> Tâche demandée 1:
Renvoie chaque ligne des enregistrements contenant la chaîne "override", en tenant compte de la casse.

> Extrait de page:
......

Les années Armstrong : 1997-1998, l’overdose du Tour (3/3)

Armstrong n’était pas là, il avait fort à faire avec ses testicules.

Cela s’est passé à Courchevel, le 20 juillet 97. Ce jour-là, le Tour a définitivement basculé dans le spectacle grand guignolesque. On avait bien déjà vu un Letton remporter quasiment trois étapes de montagne consécutives dont un contre-la-montre (en mettant Indurain à plus de 3 minutes), on avait également vu un Danois ridiculiser ses adversaires sur grand plateau dans une des montées les plus difficiles devant un Patrick Chêne gueulard et stupéfait et un Bernard Thévenet admiratif et jaloux. Mais jamais une équipe entière n’avait osé se montrer sans honte aussi forte sur l’étape reine d’un Tour. La Gewiss de 95 avait ouvert la voie du n’importe quoi, la Festina 97 l’a professionnalisé.

Oh ta came!

......

> Données d'entrée:
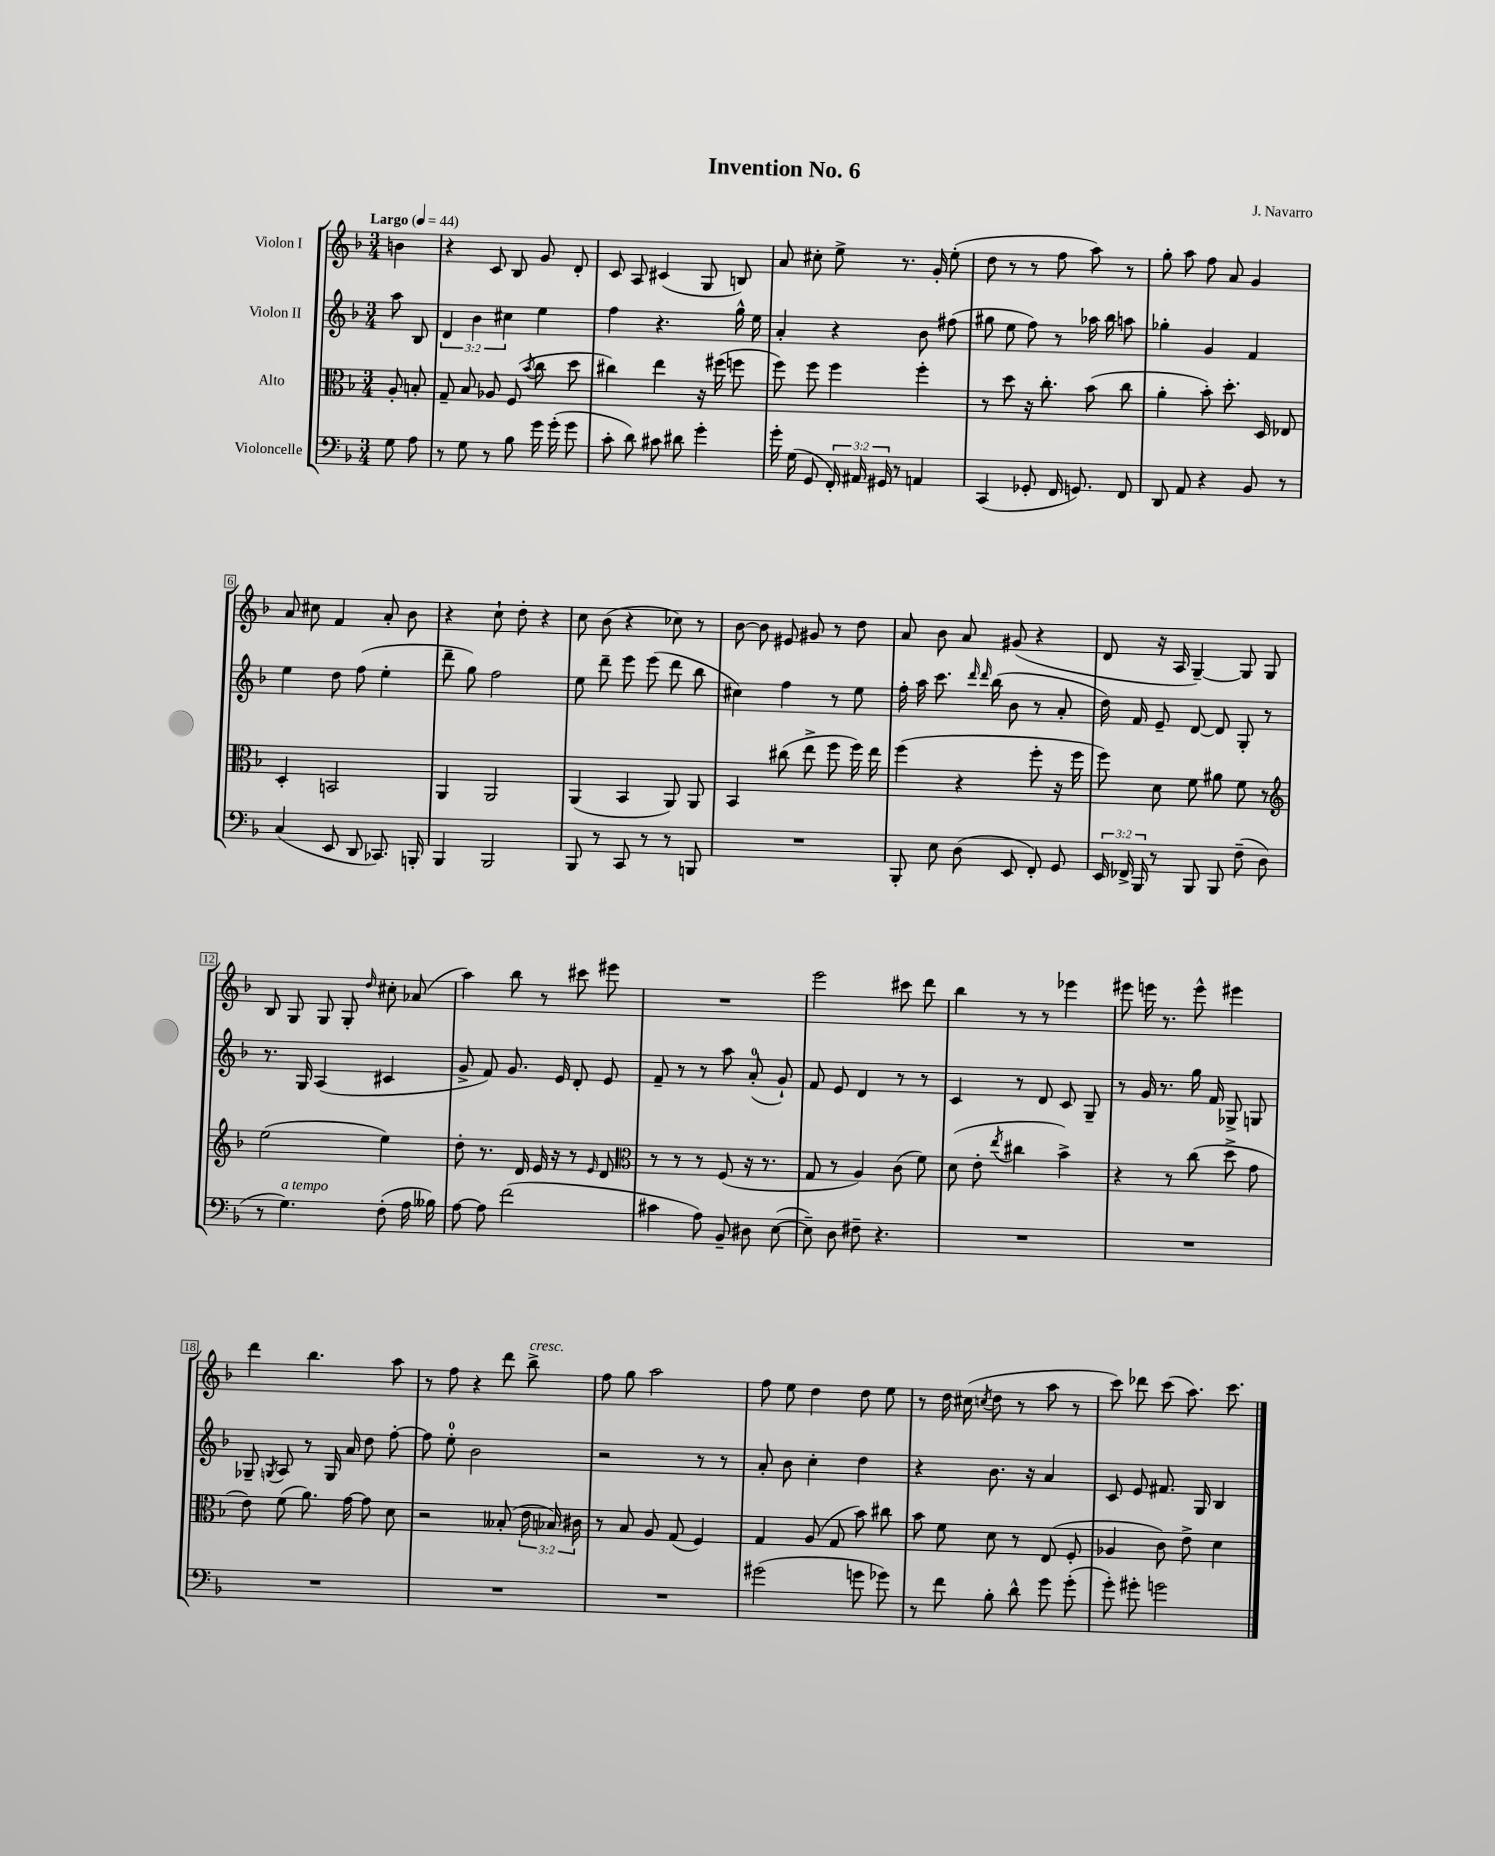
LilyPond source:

\header { title = "Invention No. 6" composer = "J. Navarro" }
<<
\new StaffGroup <<
\new Staff = "s0" \with { instrumentName = "Violon I" } {
    \clef treble \key f \major \numericTimeSignature \time 3/4 \partial 4 \tempo "Largo" 4 = 44
    \autoBeamOff b'4 |
    r4 c'8 bes8 g'8 d'8-. |
    c'8 a8 cis'4( g8 b8) |
    a'8 cis''8-. e''8-> r8. g'16-. e''8-.( |
    d''8 r8 r8 f''8 a''8) r8 |
    g''8-. a''8 f''8 a'8 g'4 |
    a'8 cis''8 f'4 a'8-. bes'8 |
    r4 c''8-! d''8-. r4 |
    c''8 bes'8( r4 ces''8) r8 |
    bes'8~ bes'8 eis'8 gis'8 r8 d''8 |
    a'8 bes'8 a'8 gis'8( r4 |
    d'8 r16 a16 g4~--) g8 g8 |
    bes8 g8 g8 g8-. \grace { d''16 } cis''8-. aes'8( |
    a''4) bes''8 r8 cis'''8 eis'''8 |
    R2. |
    e'''2 cis'''8 d'''8 |
    bes''4 r8 r8 ees'''4 |
    eis'''8 e'''16 r8. e'''8-^ eis'''4 |
    d'''4 bes''4. a''8 |
    r8 f''8 r4 d'''8 bes''8->^\markup { \italic "cresc." } |
    f''8 g''8 a''2 |
    f''8 e''8 d''4 d''8 e''8 |
    r8 d''16 cis''16( \acciaccatura { c''8 } d''8 r8 a''8 r8 |
    c'''8) des'''8 c'''8( a''8.) c'''8. \bar "|." |
}
\new Staff = "s1" \with { instrumentName = "Violon II" } {
    \clef treble \key f \major \numericTimeSignature \time 3/4 \override Staff.TupletNumber.text = #tuplet-number::calc-fraction-text \partial 4
    \autoBeamOff a''8 bes8 |
    \tuplet 3/2 { d'4 bes'4 cis''4 } e''4 |
    f''4 r4. g''16-^ e''16 |
    a'4-. r4 bes'8 fis''8( |
    gis''8 e''8 f''8) r8 aes''16 bes''16 a''8 |
    ges''4-. g'4 f'4 |
    e''4 d''8 f''8( e''4-. |
    d'''8-- g''8) f''2 |
    e''8 d'''8-- e'''8 e'''8( d'''8 bes''8 |
    cis''4) f''4 r8 e''8 |
    f''16-. a''16 c'''8. \grace { d'''16 d'''16 } bes''16( bes'8 r8 a'8-. |
    d''16) f'16 e'8-- d'8~ d'8 g8-. r8 |
    r8. g16 a4( cis'4 |
    g'8-> f'8) g'8. e'16 d'8-. e'8 |
    f'8-- r8 r8 a''8 a'8-0-.( g'8-!) |
    f'8 e'8 d'4 r8 r8 |
    c'4 r8 d'8 c'8 g8-- |
    r8 g'16 r8. g''16 f'16 ges8-> g8 |
    ges8-- \acciaccatura { g8 } a8 r8 g16 a'16 d''8 f''8~-. |
    f''8 e''8-0-. bes'2 |
    r2 r8 r8 |
    a'8-. bes'8 c''4-. d''4 |
    r4 bes'8. r16 a'4 |
    c'8 e'8 fis'8. g16 bes4 \bar "|." |
}
\new Staff = "s2" \with { instrumentName = "Alto" } {
    \clef alto \key f \major \numericTimeSignature \time 3/4 \override Staff.TupletNumber.text = #tuplet-number::calc-fraction-text \partial 4
    \autoBeamOff a8-. b8-. |
    g8-- bes8 aes8 f8( \acciaccatura { bes'8 } c''8 d''8 |
    cis''4) e''4 r16 fis''16( f''8 |
    f''8) f''8 f''4 f''4-. |
    r8 d''8 r16 c''8.-. bes'8( c''8 |
    a'4-. bes'8-.) d''8.-. d16 ees8 |
    d4-. b,2 |
    a,4 a,2 |
    a,4( bes,4 a,8) a,8 |
    bes,4 cis''8( e''8-> f''8 f''16) e''16 |
    f''4( r4 f''8-. r16 f''16 |
    f''8) d'8 f'8 ais'8 f'8 r8 |
    \clef treble e''2( e''4) |
    d''8-. r8. d'16 e'16 r16 r8 \grace { e'16 } d'8 |
    \clef alto r8 r8 r8 f8( r16 r8. |
    g8 r8 a4) c'8( f'8) |
    d'8( e'8-. \acciaccatura { e''8 } cis''4 bes'4->) |
    r4 r8 c''8( d''8-> g'8 |
    e'8) f'8( a'8.) g'16~ g'8 d'8 |
    r2 beses8-.( \tuplet 3/2 { e'16 bes16) cis'16 } |
    r8 bes8 a8 g8( f4) |
    g4 a8( g8 bes'8) cis''8 |
    bes'8 f'8 d'8 r8 e8( f8-. |
    aes4 c'8) e'8-> d'4 \bar "|." |
}
\new Staff = "s3" \with { instrumentName = "Violoncelle" } {
    \clef bass \key f \major \numericTimeSignature \time 3/4 \override Staff.TupletNumber.text = #tuplet-number::calc-fraction-text \partial 4
    \autoBeamOff g8 a8 |
    r8 g8 r8 bes8 g'16 g'16-.( g'8 |
    c'8-. d'8) cis'8 dis'8 g'4-. |
    g'16-. g16( g,8 \tuplet 3/2 { f,16-.) ais,16 gis,16 } r8 a,4 |
    c,4( ges,8-. f,16 g,8.) f,8 |
    d,8 a,8 r4 bes,8 r8 |
    c4( e,8 d,8 ces,8.) b,,16-. |
    bes,,4 bes,,2 |
    bes,,8 r8 c,8 r8 r8 b,,8 |
    R2. |
    bes,,8-. e8 d8( e,8 f,8-.) g,8 |
    \tuplet 3/2 { e,16 fes,16-> bes,,16 } r8 bes,,8 bes,,8 f8--( d8 |
    r8 g4.^\markup { \italic "a tempo" }) f8-.( a16 beses16) |
    a8~ a8 f'2( |
    cis'4 a8) bes,8-- dis8 e8~( |
    e8--) d8 fis8-- r4. |
    R2. |
    R2. |
    R2. |
    R2. |
    R2. |
    gis'2( g'8 ges'8) |
    r8 f'8 bes8-. d'8-^ g'8 g'8-.( |
    g'8-.) gis'8-. g'2 \bar "|." |
}
>>
>>
\layout { \context { \Score \override BarNumber.stencil = #(make-stencil-boxer 0.1 0.3 ly:text-interface::print) } }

......

> Tâche demandée 2:
D'après l'extrait de page, quelle équipe a professionnalisé la voie du n'importe quoi ouverte par la Gewiss de 95 ?

> Résultat attendu 1:
    \clef treble \key f \major \numericTimeSignature \time 3/4 \override Staff.TupletNumber.text = #tuplet-number::calc-fraction-text \partial 4
    \clef alto \key f \major \numericTimeSignature \time 3/4 \override Staff.TupletNumber.text = #tuplet-number::calc-fraction-text \partial 4
    \clef bass \key f \major \numericTimeSignature \time 3/4 \override Staff.TupletNumber.text = #tuplet-number::calc-fraction-text \partial 4
\layout { \context { \Score \override BarNumber.stencil = #(make-stencil-boxer 0.1 0.3 ly:text-interface::print) } }

> Résultat attendu 2:
La Festina 97.